Znowu to zrobił. Po raz kolejny mnie pobił. Ciebie tez bił, pamiętasz? Bił tak mocno, że byłaś cała zakrwawiona. Mnie wtedy nie bił... Żyłaś, więc bił ciebie. Dlaczego umarłaś? Teraz już nie mam nikogo kto mógłby mi pomóc. Nikogo, do kogo mogłabym się przytulić. Nikogo z kim mogłabym porozmawiać. Wszyscy śmieją się ze mnie, z ojca. Mają nas za niepełną rodzinę meneli, za śmieci, za coś czego nie można dotknąć.
Mamo, boję się. Wiem, że niedługo wróci. Wiem, że będzie zalany. Wiem, że znowu mnie pobije i zgwałci. Mamo... Boję się. Boję się spać. W nocy nie jest bezpiecznie, nigdy nie wiem kiedy wsunie się do pokoju i zacznie mnie dotykać. Mamo, boję się.

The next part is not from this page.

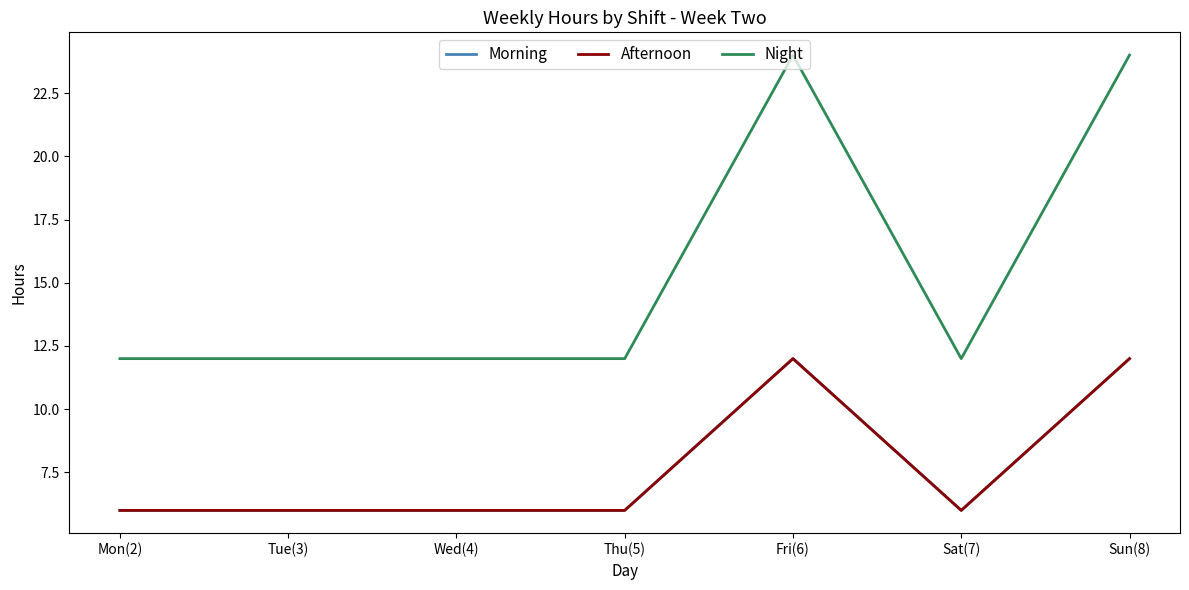

True or false: Morning and Afternoon intersect in this chart.

False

Chciałabym mu napluć w twarz, wykastrować go, chciałabym go zrównać z błotem.
Chciałabym go zabić.
Zabić, rozumiesz?
Mamo, nie zostawiaj mnie. Mamo, wróć.
Jestem złą córką, złorzeczę własnemu ojcu. Mamo, ja nie mam ojca, ja mam potwora, który mnie spłodził tylko po to, żeby mnie gwałcić. Mamo... Wróć, proszę, nie daję rady bez ciebie.

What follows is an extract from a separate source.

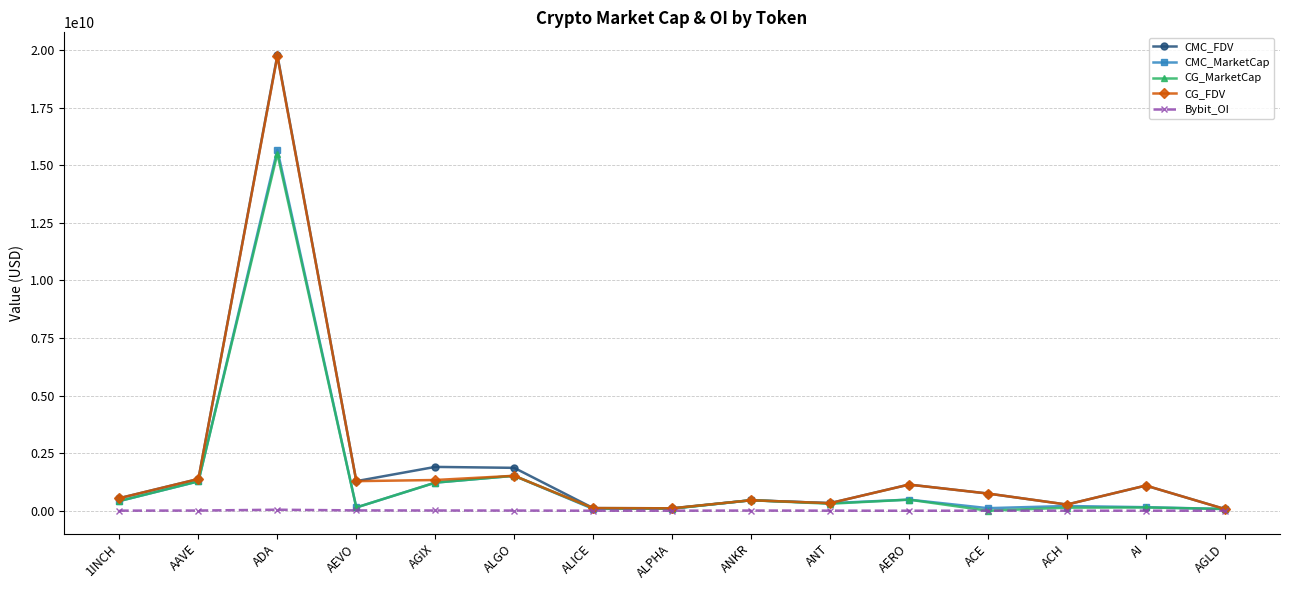

Is it true that CMC_FDV equals 26305917878.9 at ADA?

False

Nie daję rady, w szkole ciągle muszę mówić, że się uderzyłam, przewróciłam, potknęłam. Mamo... Nie umiem tak żyć. Nie chcę tak żyć. Nie żyję od kiedy umarłaś. Stałam nad twoim zakrwawionym ciałem, a ten sukinsyn spał. Zabił własną żonę i poszedł spać. Mamo! Dlaczego?! Mamo... Dlaczego to ty go nie zabiłaś? Mamo... Dlaczego zło zwyciężyło, a nie dobro?
Bajki kłamią, dobro nigdy nie wygrywa. Życie jest złe. Ludzie są źli.

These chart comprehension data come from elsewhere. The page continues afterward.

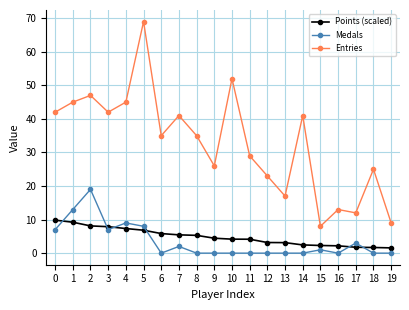

After their last crossing, which series has the higher values: Medals or Points (scaled)?

Points (scaled)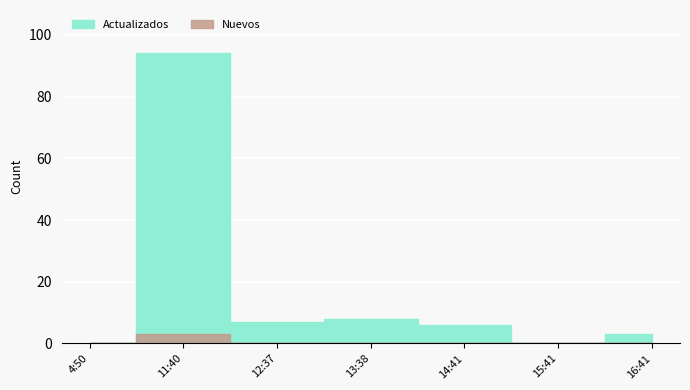

Is it true that Nuevos equals 2 at 11:40?

False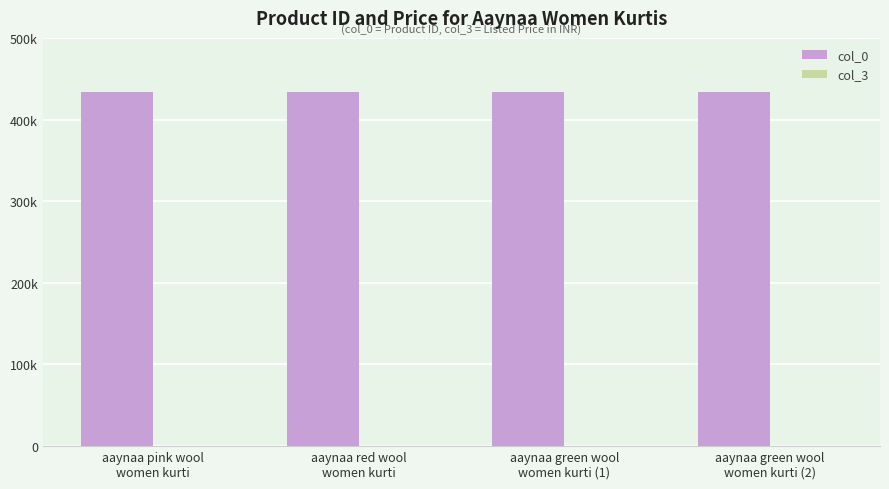

True or false: col_0 has a value of 433936 at aaynaa pink wool
women kurti.

True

Mam potwora, a nie ojca...
Mamo... On wrócił... Słyszę jak idzie po schodach, jak się zatacza... Mamo... Znowu mnie pobije... Mamo... Proszę... Boję się! Mamo! Mamo! Mamo!
[Dziewczyna zbiega ze sceny]
To, co przechodziła bohaterka i jej matka, to z pewnością okropności. Niestety, oddanie strachu, wręcz przerażenia nie może sprowadzać się li tylko do zawodzenia "mamo". Podejrzewam, że chciałaś uwypuklić to poczucie bezradności, osamotnienia, wręcz marazmu - pułapkę ofiar przemocy. Niestety czytając, jestem poirytowana. Coś tu nie tak... Brakuje w tym jakiejś dojrzałości.